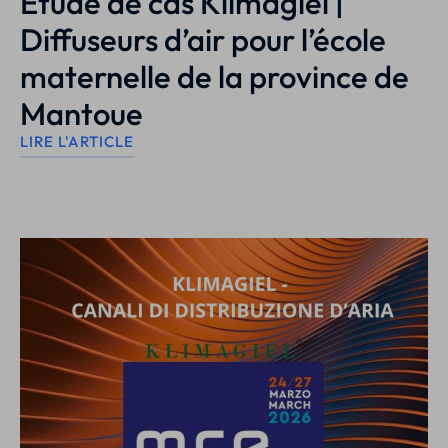
Étude de cas Klimagiel |
Diffuseurs d’air pour l’école
maternelle de la province de
Mantoue
LIRE L'ARTICLE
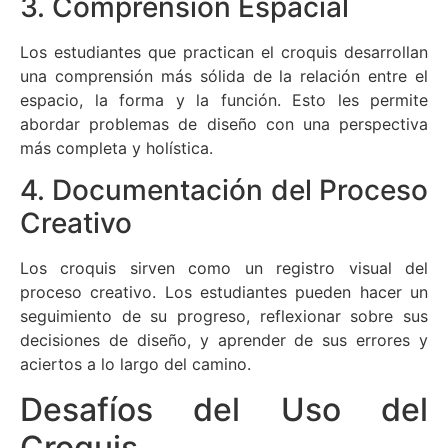
3. Comprensión Espacial
Los estudiantes que practican el croquis desarrollan
una comprensión más sólida de la relación entre el
espacio, la forma y la función. Esto les permite
abordar problemas de diseño con una perspectiva
más completa y holística.
4. Documentación del Proceso
Creativo
Los croquis sirven como un registro visual del
proceso creativo. Los estudiantes pueden hacer un
seguimiento de su progreso, reflexionar sobre sus
decisiones de diseño, y aprender de sus errores y
aciertos a lo largo del camino.
Desafíos del Uso del
Croquis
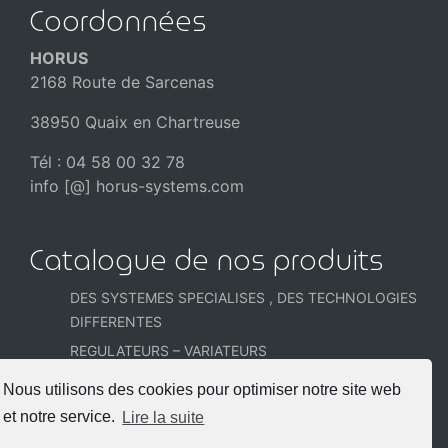
Coordonnées
HORUS
2168 Route de Sarcenas
38950 Quaix en Chartreuse
Tél : 04 58 00 32 78
info [@] horus-systems.com
Catalogue de nos produits
DES SYSTEMES SPECIALISES , DES TECHNOLOGIES
DIFFERENTES
REGULATEURS – VARIATEURS
CELLULES et SONDES PHOTOMETRIQUES
Nous utilisons des cookies pour optimiser notre site web
COFFRETS et ARMOIRES PRECABLEES
et notre service.
Lire la suite
DETECTEURS POUR LES ACCES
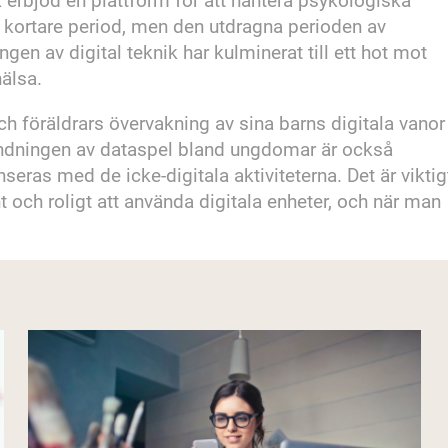
ik erbjöd en plattform för att hantera psykologiska
n kortare period, men den utdragna perioden av
ingen av digital teknik har kulminerat till ett hot mot
hälsa.
h föräldrars övervakning av sina barns digitala vanor
dningen av dataspel bland ungdomar är också
eras med de icke-digitala aktiviteterna. Det är viktig
 och roligt att använda digitala enheter, och när man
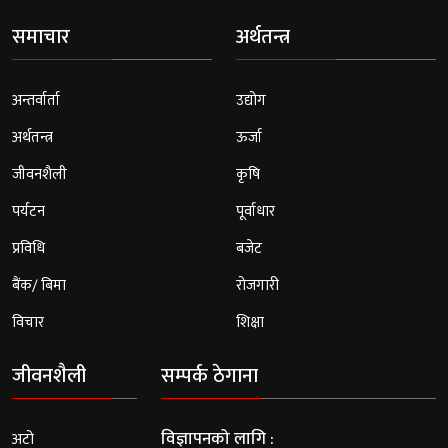
समाचार
अर्थतन्त्र
अन्तर्वार्ता
उद्योग
अर्थतन्त्र
ऊर्जा
जीवनशैली
कृषि
पर्यटन
पूर्वाधार
प्रविधि
बजेट
बैंक/ बिमा
रोजगारी
विचार
शिक्षा
जीवनशैली
सम्पर्क ठेगाना
विज्ञापनको लागि :
अटो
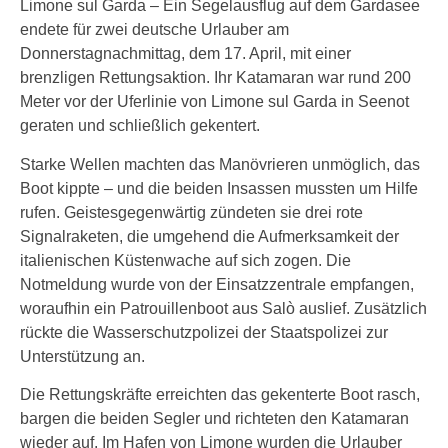
Limone sul Garda – Ein Segelausflug auf dem Gardasee
endete für zwei deutsche Urlauber am
Donnerstagnachmittag, dem 17. April, mit einer
brenzligen Rettungsaktion. Ihr Katamaran war rund 200
Meter vor der Uferlinie von Limone sul Garda in Seenot
geraten und schließlich gekentert.
Starke Wellen machten das Manövrieren unmöglich, das
Boot kippte – und die beiden Insassen mussten um Hilfe
rufen. Geistesgegenwärtig zündeten sie drei rote
Signalraketen, die umgehend die Aufmerksamkeit der
italienischen Küstenwache auf sich zogen. Die
Notmeldung wurde von der Einsatzzentrale empfangen,
woraufhin ein Patrouillenboot aus Salò auslief. Zusätzlich
rückte die Wasserschutzpolizei der Staatspolizei zur
Unterstützung an.
Die Rettungskräfte erreichten das gekenterte Boot rasch,
bargen die beiden Segler und richteten den Katamaran
wieder auf. Im Hafen von Limone wurden die Urlauber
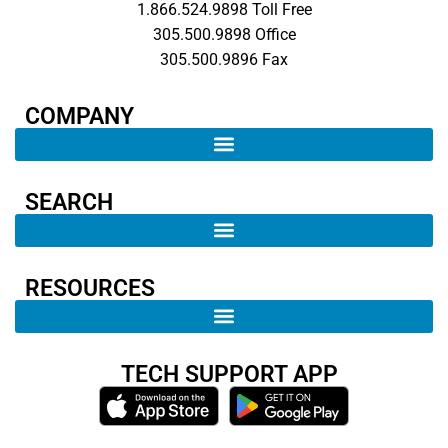
1.866.524.9898 Toll Free
305.500.9898 Office
305.500.9896 Fax
COMPANY​
SEARCH ​
RESOURCES
TECH SUPPORT APP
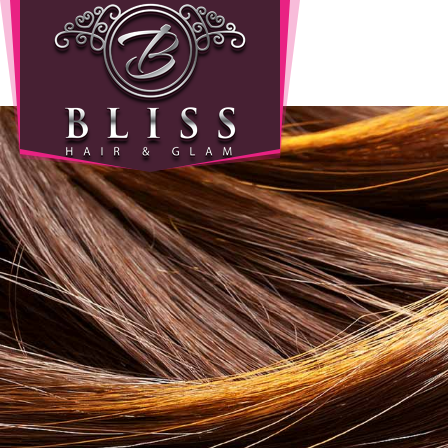
Home
Info
Wie
zijn
wij
Onze
producten
Prijzen
Gastenboek
Diensten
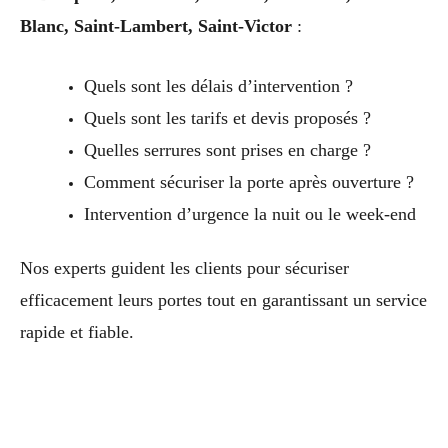
Blanc, Saint-Lambert, Saint-Victor
:
Quels sont les délais d’intervention ?
Quels sont les tarifs et devis proposés ?
Quelles serrures sont prises en charge ?
Comment sécuriser la porte après ouverture ?
Intervention d’urgence la nuit ou le week-end
Nos experts guident les clients pour sécuriser
efficacement leurs portes tout en garantissant un service
rapide et fiable.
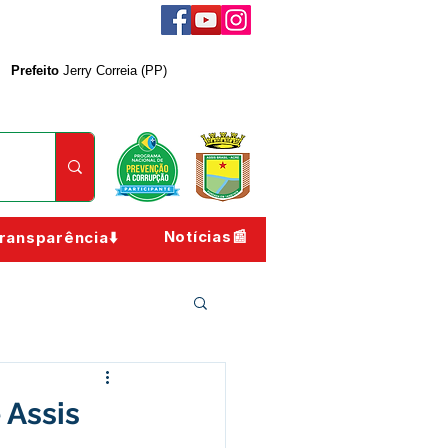
Prefeito
Jerry Correia (PP)
Notícias📰
ransparência⬇️
 Assis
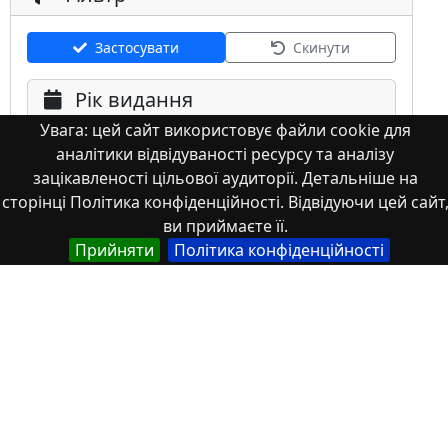
Застосувати
Скинути
Рік видання
Увага: цей сайт використовує файли cookie для
аналітики відвідуваності ресурсу та аналізу
зацікавленості цільової аудиторії. Детальніше на
сторінці Політика конфіденційності. Відвідуючи цей сайт
ви приймаєте її.
Мова
Прийняти
Політика конфіденційності
Німецька
Англійська
Англійська (США)
Іспанська
Французька
(інша)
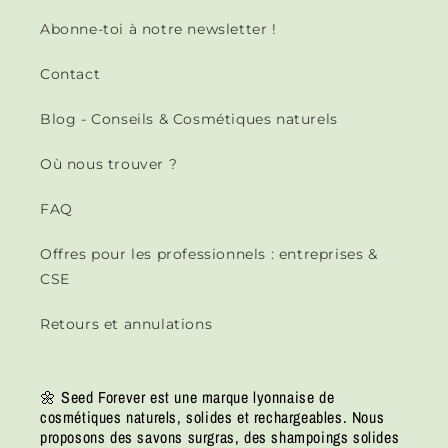
Abonne-toi à notre newsletter !
Contact
Blog - Conseils & Cosmétiques naturels
Où nous trouver ?
FAQ
Offres pour les professionnels : entreprises &
CSE
Retours et annulations
🌼 Seed Forever est une marque lyonnaise de
cosmétiques naturels, solides et rechargeables. Nous
proposons des savons surgras, des shampoings solides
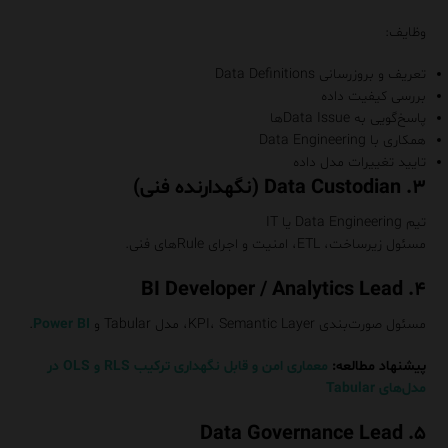
وظایف:
تعریف و بروزرسانی Data Definitions
بررسی کیفیت داده
پاسخ‌گویی به Data Issueها
همکاری با Data Engineering
تایید تغییرات مدل داده
۳. Data Custodian (نگهدارنده فنی)
تیم Data Engineering یا IT
مسئول زیرساخت، ETL، امنیت و اجرای Ruleهای فنی.
۴. BI Developer / Analytics Lead
مسئول صورت‌بندی KPI، Semantic Layer، مدل Tabular و
Power BI
.
پیشنهاد مطالعه:
معماری امن و قابل نگهداری ترکیب RLS و OLS در
مدل‌های Tabular
۵. Data Governance Lead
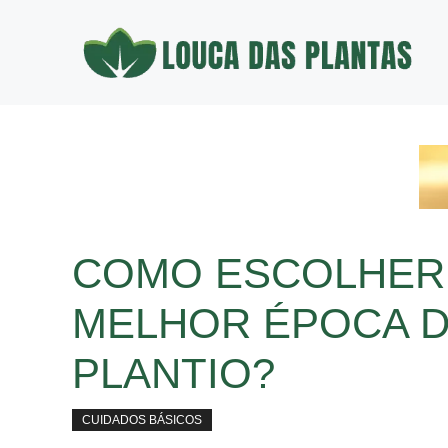
Pular
para
o
conteúdo
COMO ESCOLHER
MELHOR ÉPOCA 
PLANTIO?
CUIDADOS BÁSICOS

══════

THE TASK = Copy the whole listing again with each "Katamaran" replaced by "Segelboot" and everything else left the same, and leave the pictures out.

OUTPUT OF THE TASK =
Étude de cas Klimagiel |
Diffuseurs d’air pour l’école
maternelle de la province de
Mantoue
LIRE L'ARTICLE
3. Comprensión Espacial
Los estudiantes que practican el croquis desarrollan
una comprensión más sólida de la relación entre el
espacio, la forma y la función. Esto les permite
abordar problemas de diseño con una perspectiva
más completa y holística.
4. Documentación del Proceso
Creativo
Los croquis sirven como un registro visual del
proceso creativo. Los estudiantes pueden hacer un
seguimiento de su progreso, reflexionar sobre sus
decisiones de diseño, y aprender de sus errores y
aciertos a lo largo del camino.
Desafíos del Uso del
Croquis
Coordonnées
HORUS
2168 Route de Sarcenas
38950 Quaix en Chartreuse
Tél : 04 58 00 32 78
info [@] horus-systems.com
Catalogue de nos produits
DES SYSTEMES SPECIALISES , DES TECHNOLOGIES
DIFFERENTES
REGULATEURS – VARIATEURS
CELLULES et SONDES PHOTOMETRIQUES
Nous utilisons des cookies pour optimiser notre site web
COFFRETS et ARMOIRES PRECABLEES
et notre service.
Lire la suite
DETECTEURS POUR LES ACCES
ik erbjöd en plattform för att hantera psykologiska
n kortare period, men den utdragna perioden av
ingen av digital teknik har kulminerat till ett hot mot
hälsa.
h föräldrars övervakning av sina barns digitala vanor
dningen av dataspel bland ungdomar är också
eras med de icke-digitala aktiviteterna. Det är viktig
 och roligt att använda digitala enheter, och när man
समाचार
अर्थतन्त्र
अन्तर्वार्ता
उद्योग
अर्थतन्त्र
ऊर्जा
जीवनशैली
कृषि
पर्यटन
पूर्वाधार
प्रविधि
बजेट
बैंक/ बिमा
रोजगारी
विचार
शिक्षा
जीवनशैली
सम्पर्क ठेगाना
विज्ञापनको लागि :
अटो
Limone sul Garda – Ein Segelausflug auf dem Gardasee
endete für zwei deutsche Urlauber am
Donnerstagnachmittag, dem 17. April, mit einer
brenzligen Rettungsaktion. Ihr Segelboot war rund 200
Meter vor der Uferlinie von Limone sul Garda in Seenot
geraten und schließlich gekentert.
Starke Wellen machten das Manövrieren unmöglich, das
Boot kippte – und die beiden Insassen mussten um Hilfe
rufen. Geistesgegenwärtig zündeten sie drei rote
Signalraketen, die umgehend die Aufmerksamkeit der
italienischen Küstenwache auf sich zogen. Die
Notmeldung wurde von der Einsatzzentrale empfangen,
woraufhin ein Patrouillenboot aus Salò auslief. Zusätzlich
rückte die Wasserschutzpolizei der Staatspolizei zur
Unterstützung an.
Die Rettungskräfte erreichten das gekenterte Boot rasch,
bargen die beiden Segler und richteten den Segelboot
wieder auf. Im Hafen von Limone wurden die Urlauber
1.866.524.9898 Toll Free
305.500.9898 Office
305.500.9896 Fax
COMPANY​
SEARCH ​
RESOURCES
TECH SUPPORT APP
Home
Info
Wie
zijn
wij
Onze
producten
Prijzen
Gastenboek
Diensten
Blanc, Saint-Lambert, Saint-Victor
:
Quels sont les délais d’intervention ?
Quels sont les tarifs et devis proposés ?
Quelles serrures sont prises en charge ?
Comment sécuriser la porte après ouverture ?
Intervention d’urgence la nuit ou le week-end
Nos experts guident les clients pour sécuriser
efficacement leurs portes tout en garantissant un service
rapide et fiable.
Prefeito
Jerry Correia (PP)
Notícias📰
ransparência⬇️
 Assis
Застосувати
Скинути
Рік видання
Увага: цей сайт використовує файли cookie для
аналітики відвідуваності ресурсу та аналізу
зацікавленості цільової аудиторії. Детальніше на
сторінці Політика конфіденційності. Відвідуючи цей сайт
ви приймаєте її.
Мова
Прийняти
Політика конфіденційності
Німецька
Англійська
Англійська (США)
Іспанська
Французька
(інша)
Abonne-toi à notre newsletter !
Contact
Blog - Conseils & Cosmétiques naturels
Où nous trouver ?
FAQ
Offres pour les professionnels : entreprises &
CSE
Retours et annulations
🌼 Seed Forever est une marque lyonnaise de
cosmétiques naturels, solides et rechargeables. Nous
proposons des savons surgras, des shampoings solides
وظایف:
تعریف و بروزرسانی Data Definitions
بررسی کیفیت داده
پاسخ‌گویی به Data Issueها
همکاری با Data Engineering
تایید تغییرات مدل داده
۳. Data Custodian (نگهدارنده فنی)
تیم Data Engineering یا IT
مسئول زیرساخت، ETL، امنیت و اجرای Ruleهای فنی.
۴. BI Developer / Analytics Lead
مسئول صورت‌بندی KPI، Semantic Layer، مدل Tabular و
Power BI
.
پیشنهاد مطالعه:
معماری امن و قابل نگهداری ترکیب RLS و OLS در
مدل‌های Tabular
۵. Data Governance Lead
Pular
para
o
conteúdo
COMO ESCOLHER
MELHOR ÉPOCA 
PLANTIO?
CUIDADOS BÁSICOS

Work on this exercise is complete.